A VM can have enough disk and still fail if the kernel kills PM2 or a child process because memory spikes. Check kernel logs:

journalctl -k --since "YYYY-MM-DD HH:MM" --until "YYYY-MM-DD HH:MM" \
  | grep -Ei 'oom|killed process|out of memory'

Known June 2026 incident:

  • pm2-ubuntu.service failed with Result: oom-kill.
  • Kernel killed ffmpeg.
  • ffmpeg used about 3.3 GiB RSS on a 3.8 GiB RAM VM.
  • PM2 then stopped frontend-dev, backend-dev, fl-telemetry, and fl-executor.

This points to reversed video generation rather than Apache, disk space, or frontend routing.

FFmpeg and Reverse Video Generation

The backend uses bundled ffmpeg-static/ffprobe-static via backend/src/services/videoProcessing.ts; manual OS-level FFmpeg installation is not required for this project.

Reverse video generation can be memory-heavy for large videos. Operational guardrails:

  • FFmpeg reversal is serialized by videoProcessing.reverseVideo(): only one FFmpeg process runs at a time in the backend process, and additional reverse generation requests wait in an in-process queue.
  • FFmpeg reversal uses -threads 1.
  • FFmpeg reversal has a hard timeout (FFMPEG_REVERSE_TIMEOUT_MS, default 600000, exposed as config.resilience.ffmpeg.reverseTimeoutMs) and kills the child process if it exceeds the limit.
  • FFmpeg reversal is protected by an in-process circuit breaker (FFMPEG_BREAKER_FAILURE_THRESHOLD, FFMPEG_BREAKER_COOLDOWN_MS, FFMPEG_BREAKER_SUCCESS_THRESHOLD, exposed under config.resilience.ffmpeg.breaker) so repeated media failures stop launching new heavy jobs during the cooldown window.
  • FFprobe metadata extraction has a timeout (FFPROBE_TIMEOUT_MS, default 30000, exposed as config.resilience.ffmpeg.ffprobeTimeoutMs).
  • TourPagesService deduplicates reverse generation for the same source video storage key.
  • Treat large source videos as risky on small VMs.
  • Check backend PM2 logs for ffmpeg or publish/save background errors.
  • If the VM OOMs, inspect kernel logs before changing Apache or database config.

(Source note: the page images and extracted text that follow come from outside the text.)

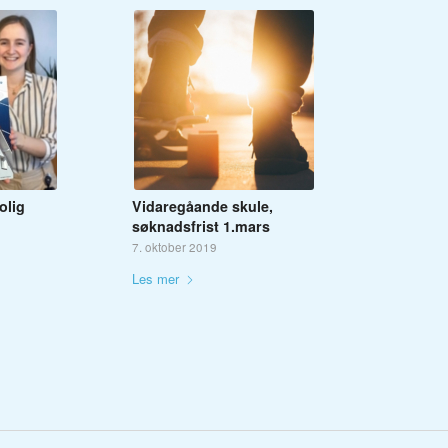
olig
Vidaregåande skule,
søknadsfrist 1.mars
7. oktober 2019
Les mer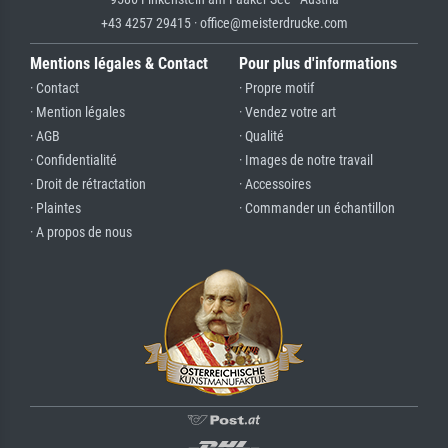
+43 4257 29415 · office@meisterdrucke.com
Mentions légales & Contact
Pour plus d'informations
· Contact
· Propre motif
· Mention légales
· Vendez votre art
· AGB
· Qualité
· Confidentialité
· Images de notre travail
· Droit de rétractation
· Accessoires
· Plaintes
· Commander un échantillon
· A propos de nous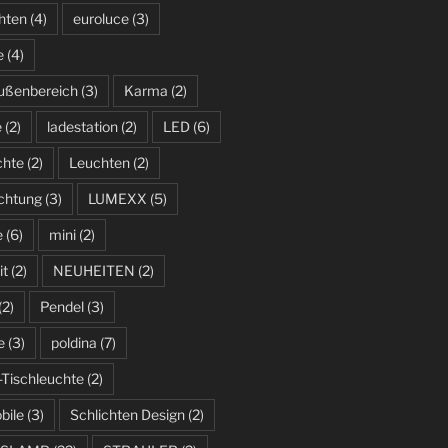
hten
(4)
euroluce
(3)
e
(4)
ußenbereich
(3)
Karma
(2)
e
(2)
ladestation
(2)
LED
(6)
chte
(2)
Leuchten
(2)
uchtung
(3)
LUMEXX
(5)
e
(6)
mini
(2)
it
(2)
NEUHEITEN
(2)
(2)
Pendel
(3)
e
(3)
poldina
(7)
-Tischleuchte
(2)
bile
(3)
Schlichten Design
(2)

Remaining hardening work and follow-up:

  • Add input duration/resolution/size checks before reversal.
  • Structured logs now include reverse-video input/output size and probed media metadata. Continue tuning rejection thresholds as real VM media patterns are observed.
  • Consider running media processing in a separate worker with memory limits.

Logs

Useful log commands:

sudo journalctl -u pm2-ubuntu -n 200 --no-pager
pm2 logs frontend-dev --lines 100
pm2 logs backend-dev --lines 100
pm2 logs fl-executor --lines 100
pm2 logs fl-telemetry --lines 100
sudo tail -n 100 /var/log/apache2/error.log

pm2 logs tails by default. Press Ctrl-C before running the next command.

Executor Notes

The standard VM executor.js in ~/executor is not the web app startup script. It handles VM commands, VCS operations, AI runner prompts, screenshots, and telemetry. Starting it manually does not start the frontend/backend app.

Executor workspace path:

/home/ubuntu/executor/workspace

The executor can perform git operations when commanded, including reset/clean workflows through VCS commands. Do not run executor commands blindly when the goal is only to restore the web app. Use PM2/systemd for process recovery.

Node Version

The project requirement is Node.js 20.x LTS. Some standard VMs may report /usr/bin/node as Node 22 in PM2. If startup fails after a system update, verify:

node -v
which node
pm2 describe backend-dev
pm2 describe frontend-dev

Changing the VM Node version should be coordinated with PM2 startup paths and a full frontend/backend build check.

Persistence

After changing PM2 process definitions, save the process list:

pm2 save

For an incident-only restart where the process definitions were unchanged, pm2 save is still safe and keeps the current expected app list for reboot.